Here is also a related example mentioned by a netizen:
A few days ago, I encountered a funny problem, which everyone might not have expected.
There was a friend who helped someone GHOST a machine. Originally, the XP on that machine was broken, but he didn't care so much and just did GHOST directly, using one-click restoration (people are just lazy). After GHOST was completed, the machine restarted. When everything was done, he entered the system... He was stunned. There was only one partition on the system disk, and the other partitions were gone! He thought for a while and thought it was my problem because the disk was given by me, so he asked me why this happened. I said it shouldn't be like that, because I had used this disk to make it for many machines and I didn't use the DISK mode. I told him to use DISKGEN to rebuild the partition table, and it should be okay... After rebuilding the partition table, he said there were other problems that he couldn't handle and said I should go. I was very reluctant but still went...

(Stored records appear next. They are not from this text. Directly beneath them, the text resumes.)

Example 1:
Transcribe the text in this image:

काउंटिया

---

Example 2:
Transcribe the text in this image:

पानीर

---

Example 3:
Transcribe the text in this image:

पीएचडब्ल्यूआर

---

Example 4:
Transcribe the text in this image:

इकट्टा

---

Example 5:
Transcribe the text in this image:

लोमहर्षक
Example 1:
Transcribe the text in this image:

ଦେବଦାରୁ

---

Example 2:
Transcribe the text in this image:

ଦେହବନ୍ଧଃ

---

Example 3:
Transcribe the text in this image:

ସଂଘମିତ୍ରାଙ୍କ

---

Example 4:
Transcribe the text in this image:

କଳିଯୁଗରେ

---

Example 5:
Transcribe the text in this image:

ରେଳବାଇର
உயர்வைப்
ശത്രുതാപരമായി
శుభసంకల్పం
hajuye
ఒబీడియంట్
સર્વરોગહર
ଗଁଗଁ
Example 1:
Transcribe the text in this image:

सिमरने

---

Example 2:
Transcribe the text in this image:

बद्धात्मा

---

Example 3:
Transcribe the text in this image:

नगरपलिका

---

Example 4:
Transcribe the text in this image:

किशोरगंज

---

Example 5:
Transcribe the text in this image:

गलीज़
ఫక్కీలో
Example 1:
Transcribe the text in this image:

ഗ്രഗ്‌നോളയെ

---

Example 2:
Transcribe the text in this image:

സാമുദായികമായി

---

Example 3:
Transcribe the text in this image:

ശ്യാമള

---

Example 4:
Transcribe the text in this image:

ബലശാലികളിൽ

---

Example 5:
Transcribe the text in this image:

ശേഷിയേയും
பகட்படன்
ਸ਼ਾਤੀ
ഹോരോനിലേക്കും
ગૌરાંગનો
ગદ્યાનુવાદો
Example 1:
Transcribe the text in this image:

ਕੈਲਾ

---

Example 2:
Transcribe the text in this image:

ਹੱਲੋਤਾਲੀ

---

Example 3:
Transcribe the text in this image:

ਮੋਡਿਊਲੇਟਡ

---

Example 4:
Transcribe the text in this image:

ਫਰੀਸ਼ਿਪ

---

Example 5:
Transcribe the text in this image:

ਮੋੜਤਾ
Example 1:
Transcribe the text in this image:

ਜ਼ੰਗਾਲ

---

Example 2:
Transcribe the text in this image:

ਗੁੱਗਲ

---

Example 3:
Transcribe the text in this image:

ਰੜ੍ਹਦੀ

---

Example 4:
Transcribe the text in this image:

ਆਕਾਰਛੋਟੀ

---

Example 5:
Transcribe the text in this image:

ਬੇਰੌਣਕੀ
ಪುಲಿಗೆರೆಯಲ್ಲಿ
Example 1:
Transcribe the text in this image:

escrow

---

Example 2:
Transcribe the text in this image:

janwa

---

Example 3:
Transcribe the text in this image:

When I got there, I first used DISKgen to look at his partitions. It was a mess, and there were several partition tables. My first feeling was whether there was a recovery elf like that on the motherboard... But I didn't care. After restoring the partitions, I backed up his data and then directly used ACRONIS DISK... Partition. After entering the software, I divided all partitions at once (I was also afraid of trouble). After completion, I entered GHOST step by step manually. When it came to choosing the partition to restore, I was also stunned. Why were the partitions different from what I divided, and there were still a lot of space not used!!!?
Then I entered ACRONIS again to check. There was no problem with this software's view of the partition table. What was going on... After restarting the machine several times, I accidentally found the problem. It turned out that the hard disk's access mode at that time was LAG, but obviously this hard disk should use LBA. Why did the motherboard think it was LAG... So I went to the motherboard and forced it to change to LBA, and then all the problems were solved...
Afterwards, I thought about it and realized that originally, GHOST gets the hard disk information from the BIOS, but software like ACRONIS directly reads from the hard disk, so such a funny result occurred.